Élections législatives en Albanie : l’émergence de l’Alliance rouge et noire redessine-t-elle l’échiquier politique ?

Les Albanais éliront le 23 juin prochain leur Assemblée. Le bipartisme installé entre le Parti démocrate de Sali Berisha, au pouvoir, et le Parti socialiste d’Edi Rama pourrait être bousculé par de nouvelles formations politiques comme le mouvement nationaliste de l’Alliance rouge et noire.

Les élections législatives en Albanie sont marquées par l’opposition entre ces deux partis : le Parti démocrate qui tente un troisième mandat avec son candidat et actuel premier ministre, Sali Berisha, tandis que le chef de l’opposition tente d’imposer une alternance. Les sondages prévoient pour le moment une avance d’environ 10% pour le Parti socialiste. La question reste tout de même posée quant à la montée de l’Alliance rouge et noire. Cette Alliance, menée par Kreshnik Spahiu, a su se faire une place dans le paysage politique albanais en tant que troisième homme. Bien que sa victoire ne soit pas envisagée, une place importante pourrait lui être donnée dans la chambre qui fonctionne sur un scrutin proportionnel.

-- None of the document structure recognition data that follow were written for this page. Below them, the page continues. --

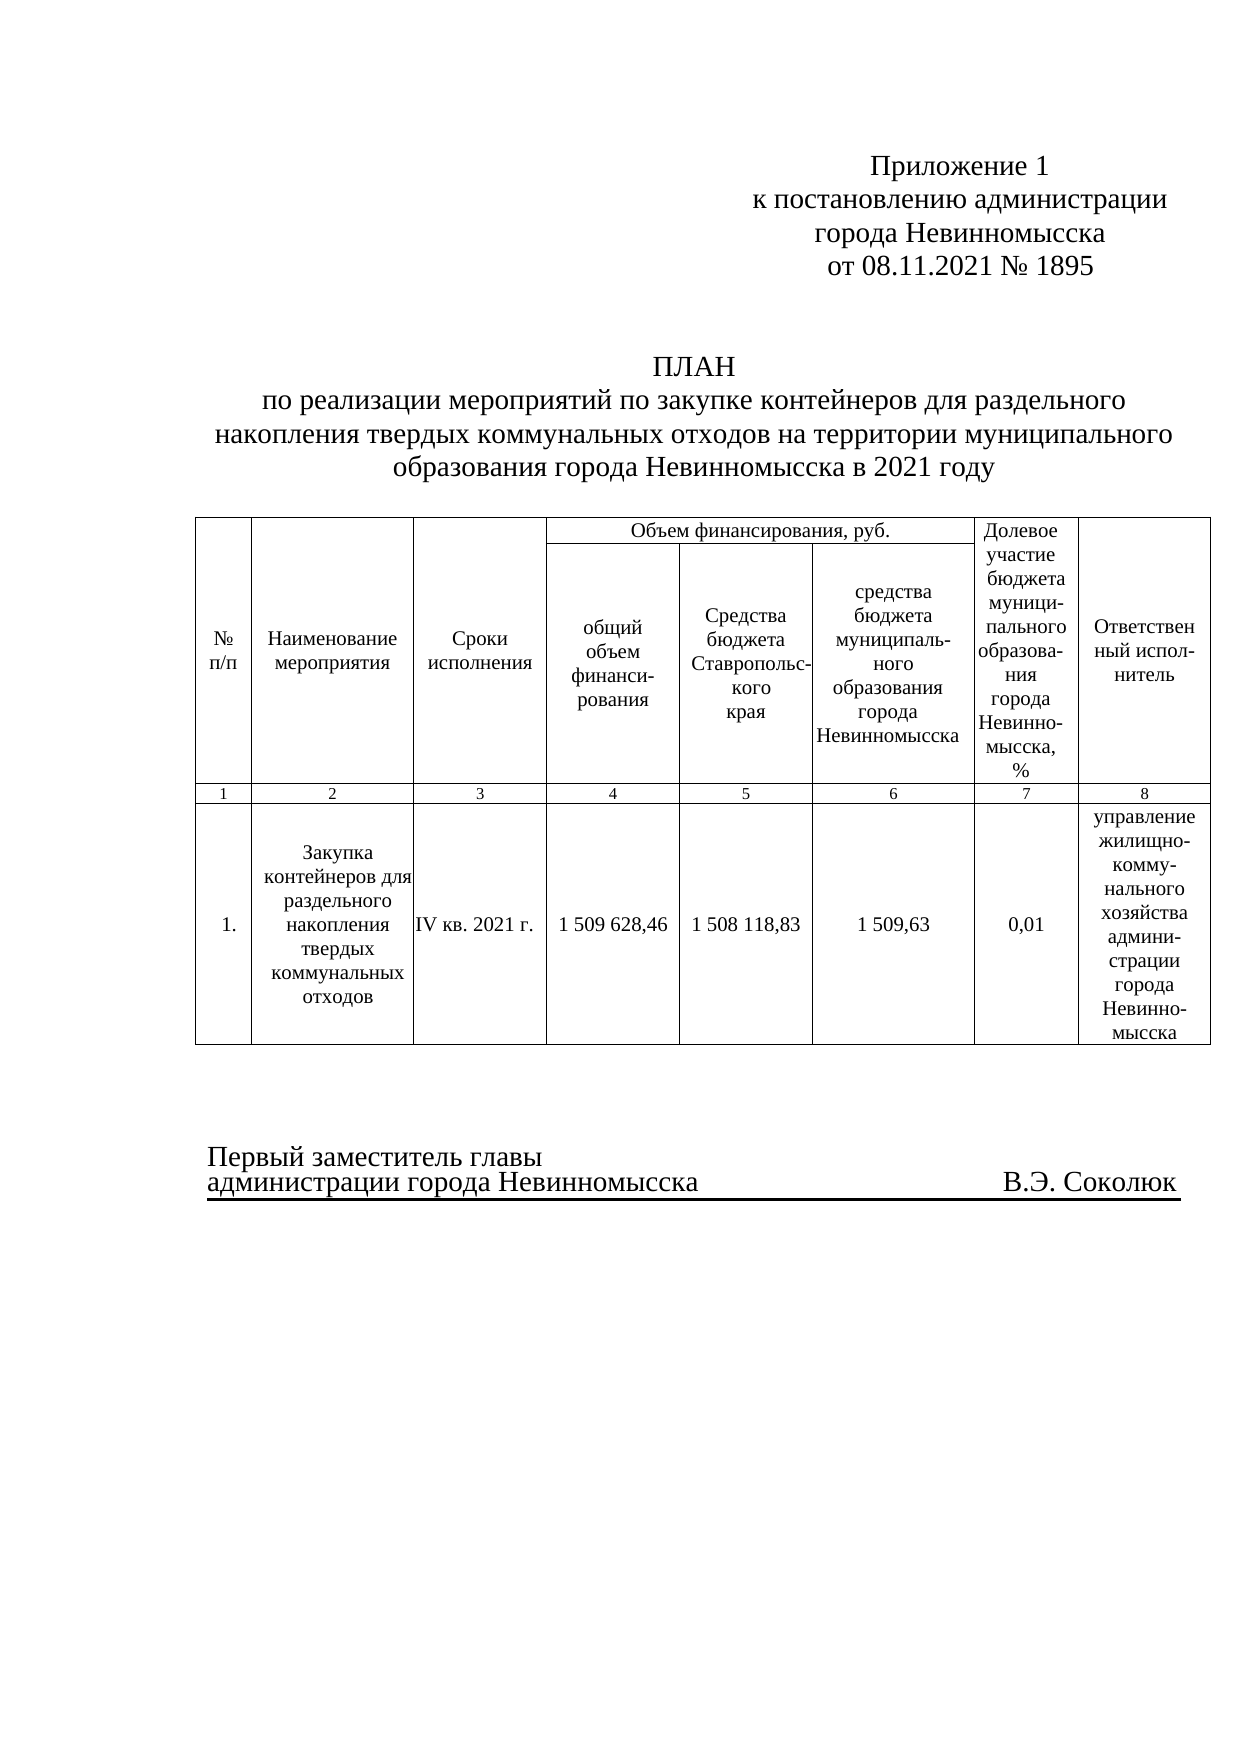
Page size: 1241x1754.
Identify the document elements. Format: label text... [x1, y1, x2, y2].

table_header Объем финансирования, руб. [547, 518, 974, 543]
table_header Сроки исполнения [414, 518, 546, 782]
table_cell 3 [414, 784, 546, 803]
text к постановлению администрации [207, 181, 1181, 215]
table_cell 2 [252, 784, 413, 803]
table_cell Средства бюджета Ставропольс- кого края [680, 544, 812, 782]
text Приложение 1 [207, 148, 1181, 181]
table_cell 1 508 118,83 [680, 804, 812, 1044]
table_header № п/п [196, 518, 251, 782]
table_cell 7 [975, 784, 1078, 803]
table_cell общий объем финанси- рования [547, 544, 679, 782]
table_header Долевое участие бюджета муници-пального образова-ния города Невинно-мысска, % [975, 518, 1078, 782]
table_header Ответственный испол-нитель [1079, 518, 1210, 782]
table_cell Закупка контейнеров для раздельного накопления твердых коммунальных отходов [252, 804, 413, 1044]
table_cell 8 [1079, 784, 1210, 803]
table_cell 1 509 628,46 [547, 804, 679, 1044]
table_cell 4 [547, 784, 679, 803]
table_cell IV кв. 2021 г. [414, 804, 546, 1044]
text ПЛАН [207, 349, 1181, 382]
table_cell 0,01 [975, 804, 1078, 1044]
text Первый заместитель главы [207, 1146, 1181, 1171]
text администрации города Невинномысска В.Э. Соколюк [207, 1171, 1181, 1198]
text по реализации мероприятий по закупке контейнеров для раздельного накопления твердых коммунальных отходов на территории муниципального образования города Невинномысска в 2021 году [207, 382, 1181, 483]
table_cell управление жилищно-комму-нального хозяйства админи-страции города Невинно-мысска [1079, 804, 1210, 1044]
table_cell 1 509,63 [813, 804, 974, 1044]
table_cell средства бюджета муниципаль-ного образования города Невинномысска [813, 544, 974, 782]
table_cell 1 [196, 784, 251, 803]
text от 08.11.2021 № 1895 [207, 248, 1181, 282]
table_cell 5 [680, 784, 812, 803]
table_header Наименование мероприятия [252, 518, 413, 782]
table_cell 6 [813, 784, 974, 803]
text города Невинномысска [207, 215, 1181, 248]
table_cell 1. [196, 804, 251, 1044]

Affiche de campagne de l'Alliance Rouge et noir

Affiche de campagne de l’Alliance Rouge et noir

Une campagne fondée sur des symboles nationalistes

Depuis le début officiel de la campagne électorale, le 1er avril 2013, l’Alliance rouge et noire assoit sa communication autour de symboles nationalistes, sans proposer un programme politique tangible. L’Alliance reprend des idées nationalistes du XIXe siècle et prône la Grande Albanie, ce qui lui apporte du succès auprès de certains jeunes. Le dernier slogan de Kreshnik Spahiu est « Dieu d’abord, l’Albanie ensuite ». Ce discours flou, à la fois contre le premier ministre actuel qualifié d’« autoritaire » et reprenant un slogan rappelant largement l’inscription sur les ceintures des soldats nazis, « Dieu avec nous », remporte malgré tout un succès. L’Alliance rouge et noire arrive à cristalliser les Albanais mécontents des politiques de gauche et de droite et les jeunes nationalistes.

Si les références de l’Alliance ne semblent pas choquer les Albanais, leur adhésion reste à confirmer comme le prouve le relatif échec de la manifestation organisée le 7 avril 2013 autour du slogan « Un 7 avril sans Berisha », à mettre en relation avec ce même jour où, en 1939, l’occupation fasciste du pays commença. Si le l’Alliance rouge et noire ne sera sans doute pas à l’origine d’un bouleversement politique en Albanie en juin, les sièges qu’elle est à même de remporter pourront lui donner un rôle important dans la formation d’une majorité absolue par le biais d’une coalition, ainsi que pour faire pression sur le système bipartite.